### Instructions to follow
The expected answer is every line of the material, reproduced exactly.

### Data
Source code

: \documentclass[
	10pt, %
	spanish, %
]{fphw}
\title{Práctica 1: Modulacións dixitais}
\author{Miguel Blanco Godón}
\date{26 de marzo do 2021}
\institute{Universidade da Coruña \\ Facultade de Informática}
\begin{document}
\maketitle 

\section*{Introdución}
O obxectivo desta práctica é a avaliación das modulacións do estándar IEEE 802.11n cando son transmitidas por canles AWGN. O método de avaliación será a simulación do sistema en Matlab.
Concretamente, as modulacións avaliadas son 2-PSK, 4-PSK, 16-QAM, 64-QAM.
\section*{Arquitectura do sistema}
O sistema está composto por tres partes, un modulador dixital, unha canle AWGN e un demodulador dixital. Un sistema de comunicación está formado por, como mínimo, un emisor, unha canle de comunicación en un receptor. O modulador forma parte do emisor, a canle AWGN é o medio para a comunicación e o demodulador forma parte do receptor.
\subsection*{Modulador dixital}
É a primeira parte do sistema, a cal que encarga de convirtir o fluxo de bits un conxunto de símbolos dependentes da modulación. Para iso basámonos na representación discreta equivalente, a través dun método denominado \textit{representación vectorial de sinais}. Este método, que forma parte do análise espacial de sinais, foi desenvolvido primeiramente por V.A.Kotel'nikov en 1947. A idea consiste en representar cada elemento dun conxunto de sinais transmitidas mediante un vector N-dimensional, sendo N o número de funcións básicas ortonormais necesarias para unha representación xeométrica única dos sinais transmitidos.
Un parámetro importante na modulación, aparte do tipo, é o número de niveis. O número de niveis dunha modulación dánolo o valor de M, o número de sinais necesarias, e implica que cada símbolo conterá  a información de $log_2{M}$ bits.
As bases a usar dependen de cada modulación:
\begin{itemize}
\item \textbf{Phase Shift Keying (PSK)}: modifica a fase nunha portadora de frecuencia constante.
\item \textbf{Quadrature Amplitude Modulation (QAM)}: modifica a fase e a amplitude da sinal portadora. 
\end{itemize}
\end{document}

### Response area
Source code

: \documentclass[
	10pt, %
	spanish, %
]{fphw}
\title{Práctica 1: Modulacións dixitais}
\author{Miguel Blanco Godón}
\date{26 de marzo do 2021}
\institute{Universidade da Coruña \\ Facultade de Informática}
\begin{document}
\maketitle 

\section*{Introdución}
O obxectivo desta práctica é a avaliación das modulacións do estándar IEEE 802.11n cando son transmitidas por canles AWGN. O método de avaliación será a simulación do sistema en Matlab.
Concretamente, as modulacións avaliadas son 2-PSK, 4-PSK, 16-QAM, 64-QAM.
\section*{Arquitectura do sistema}
O sistema está composto por tres partes, un modulador dixital, unha canle AWGN e un demodulador dixital. Un sistema de comunicación está formado por, como mínimo, un emisor, unha canle de comunicación en un receptor. O modulador forma parte do emisor, a canle AWGN é o medio para a comunicación e o demodulador forma parte do receptor.
\subsection*{Modulador dixital}
É a primeira parte do sistema, a cal que encarga de convirtir o fluxo de bits un conxunto de símbolos dependentes da modulación. Para iso basámonos na representación discreta equivalente, a través dun método denominado \textit{representación vectorial de sinais}. Este método, que forma parte do análise espacial de sinais, foi desenvolvido primeiramente por V.A.Kotel'nikov en 1947. A idea consiste en representar cada elemento dun conxunto de sinais transmitidas mediante un vector N-dimensional, sendo N o número de funcións básicas ortonormais necesarias para unha representación xeométrica única dos sinais transmitidos.
Un parámetro importante na modulación, aparte do tipo, é o número de niveis. O número de niveis dunha modulación dánolo o valor de M, o número de sinais necesarias, e implica que cada símbolo conterá  a información de $log_2{M}$ bits.
As bases a usar dependen de cada modulación:
\begin{itemize}
\item \textbf{Phase Shift Keying (PSK)}: modifica a fase nunha portadora de frecuencia constante.
\item \textbf{Quadrature Amplitude Modulation (QAM)}: modifica a fase e a amplitude da sinal portadora. 
\end{itemize}
\end{document}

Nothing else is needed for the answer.